„Aktion 20.000“ in Region Baden gut angelaufen

Die „Aktion 20.000“, eine Initiative für Langzeitarbeitslose über 50, ist in der niederösterreichischen Modellregion Baden zur Zufriedenheit des AMS angelaufen. Seit Anfang Juli wurden in 22 Gemeinden insgesamt 47 neue Jobs geschaffen.

Weitere 75 offene Stellen sind dem AMS Baden gemeldet, hieß es bei einer Pressekonferenz am Donnerstag. In der Pilotphase sollen 100 Vorgemerkte Arbeit finden und in der Folge ab 2018, wenn die Aktion auf ganz Österreich ausgerollt wird, 4.000 im Bundesland, sagte AMS-Landesgeschäftsführer Karl Fakler. Er bezeichnete die Initiative als „menschlich wertvoll"und auch wirtschaftlich: Erfahrungsgemäß würden Menschen nach dem Auslaufen einer Förderung innerhalb von drei Monaten einen anderen Job finden. Zudem würden die Gemeinden Wege überlegen, die derart Angestellten in der Folge weiter zu beschäftigen.
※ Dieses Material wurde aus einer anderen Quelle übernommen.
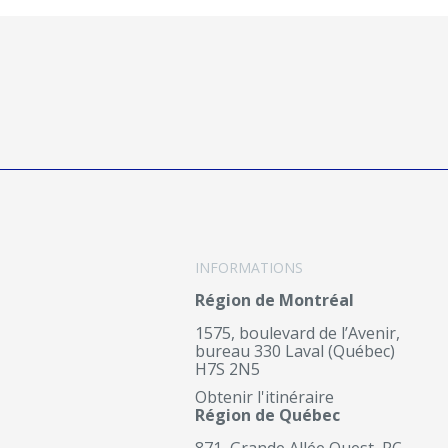
INFORMATIONS
Région de Montréal
1575, boulevard de l’Avenir,
bureau 330 Laval (Québec)
H7S 2N5
Obtenir l'itinéraire
Région de Québec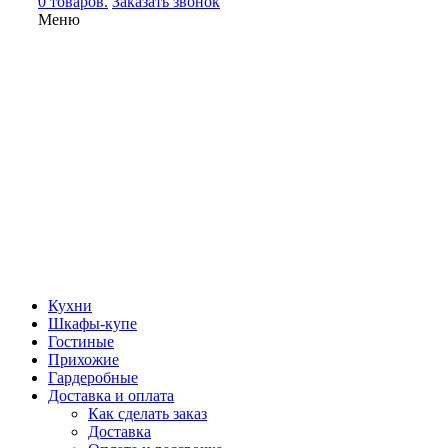
0 товаров.
Заказать звонок
Меню
Кухни
Шкафы-купе
Гостиные
Прихожие
Гардеробные
Доставка и оплата
Как сделать заказ
Доставка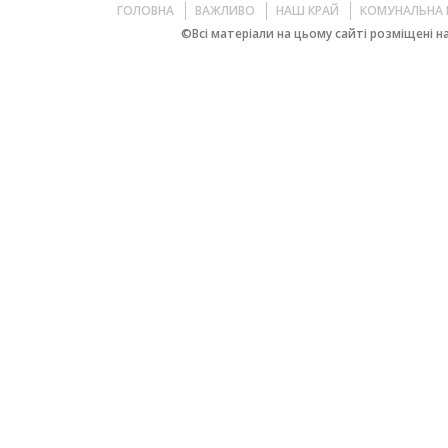
ГОЛОВНА
ВАЖЛИВО
НАШ КРАЙ
КОМУНАЛЬНА 
©Всі матеріали на цьому сайті розміщені на 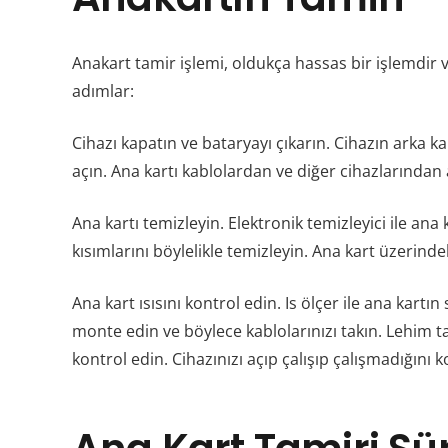
Anakart tamir işlemi, oldukça hassas bir işlemdir v
adımlar:
Cihazı kapatın ve bataryayı çıkarın. Cihazın arka kap
açın. Ana kartı kablolardan ve diğer cihazlarından a
Ana kartı temizleyin. Elektronik temizleyici ile ana ka
kısımlarını böylelikle temizleyin. Ana kart üzerind
Ana kart ısısını kontrol edin. Is ölçer ile ana kar
monte edin ve böylece kablolarınızı takın. Lehim tab
kontrol edin. Cihazınızı açıp çalışıp çalışmadığını 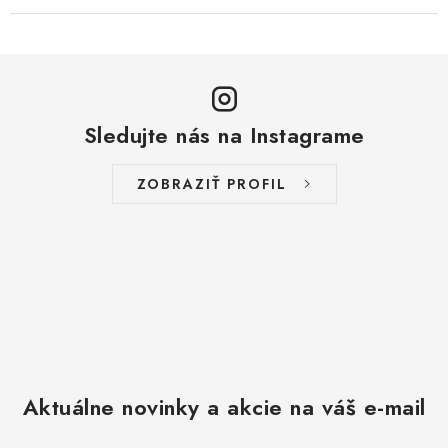
Sledujte nás na Instagrame
ZOBRAZIŤ PROFIL
Aktuálne novinky a akcie na váš e-mail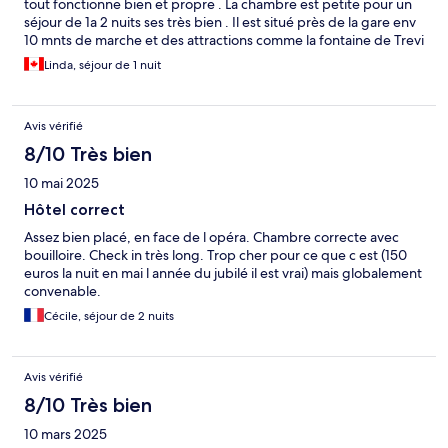
tout fonctionne bien et propre . La chambre est petite pour un
séjour de 1a 2 nuits ses très bien . Il est situé près de la gare env
10 mnts de marche et des attractions comme la fontaine de Trevi
env.10 mnts de marche .
Linda, séjour de 1 nuit
Avis vérifié
8/10 Très bien
10 mai 2025
Hôtel correct
Assez bien placé, en face de l opéra. Chambre correcte avec
bouilloire. Check in très long. Trop cher pour ce que c est (150
euros la nuit en mai l année du jubilé il est vrai) mais globalement
convenable.
Cécile, séjour de 2 nuits
Avis vérifié
8/10 Très bien
10 mars 2025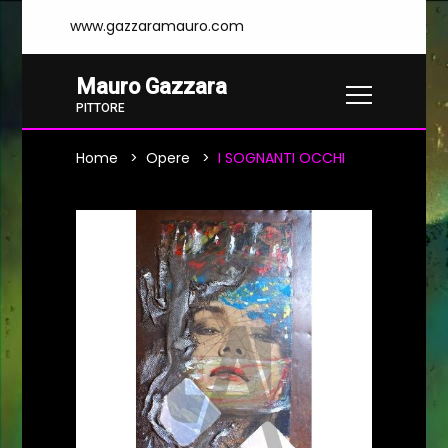
www.gazzaramauro.com
Mauro Gazzara
PITTORE
Home
Opere
I SOGNANTI OCCHI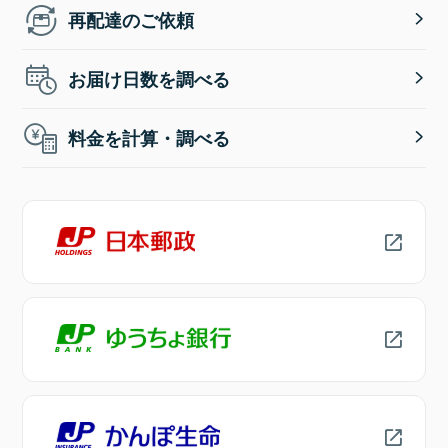
再配達のご依頼
お届け日数を調べる
料金を計算・調べる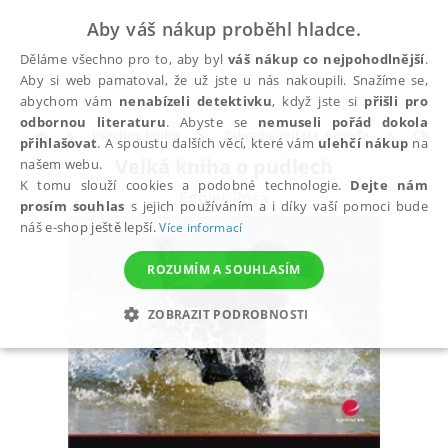
Aby váš nákup proběhl hladce.
Děláme všechno pro to, aby byl
váš nákup co nejpohodlnější
.
Aby si web pamatoval, že už jste u nás nakoupili. Snažíme se,
abychom vám
nenabízeli detektivku
, když jste si
přišli pro
odbornou literaturu
. Abyste se
nemuseli pořád dokola
Všechny knihy
Zahrada, zvířata, příroda
Chova
přihlašovat
. A spoustu dalších věcí, které vám
ulehčí nákup
na
Velká kniha o pudlech
našem webu.
K tomu slouží cookies a podobné technologie.
Dejte nám
Engler Rosa
prosím souhlas
s jejich používáním a i díky vaší pomoci bude
náš e-shop ještě lepší.
Více informací
ROZUMÍM A SOUHLASÍM
ZOBRAZIT PODROBNOSTI
NEZBYTNÉ
ANALYTICKÉ
MARKETINGOVÉ
FUNKČNÍ
NEZAŘAZENÉ SOUBORY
Derzeit 9.000 Beschäftigte mehr als im Vorjahr

618.000 sei die derzeitige Beschäftigtenzahl in Niederösterreich, um 9.000 mehr als im Vorjahr, sprach Landesrat Karl Wilfing (ÖVP) von einem Rekord. "Aktuell verzeichnen wir einen Rückgang der Arbeitslosenquote um 3,4 Prozent und wir haben insgesamt 9.638 offene Stellen gemeldet. Die Jugendarbeitslosigkeit ist im Juli um 15,6 Prozent gesunken“, führte er weiter aus. Dennoch erfordere die Situation bei der Altersgruppe 50+ weitere Maßnahmen. Laut Fakler stieg zwar der Beschäftigtenstand in dieser Gruppe im Juni um 5,3 Prozent auf 170.493 Beschäftigte, aber auch die Arbeitslosigkeit, und zwar um 6,1 Prozent - bedingt u.a. durch ein höheres Pensionsantrittsalter.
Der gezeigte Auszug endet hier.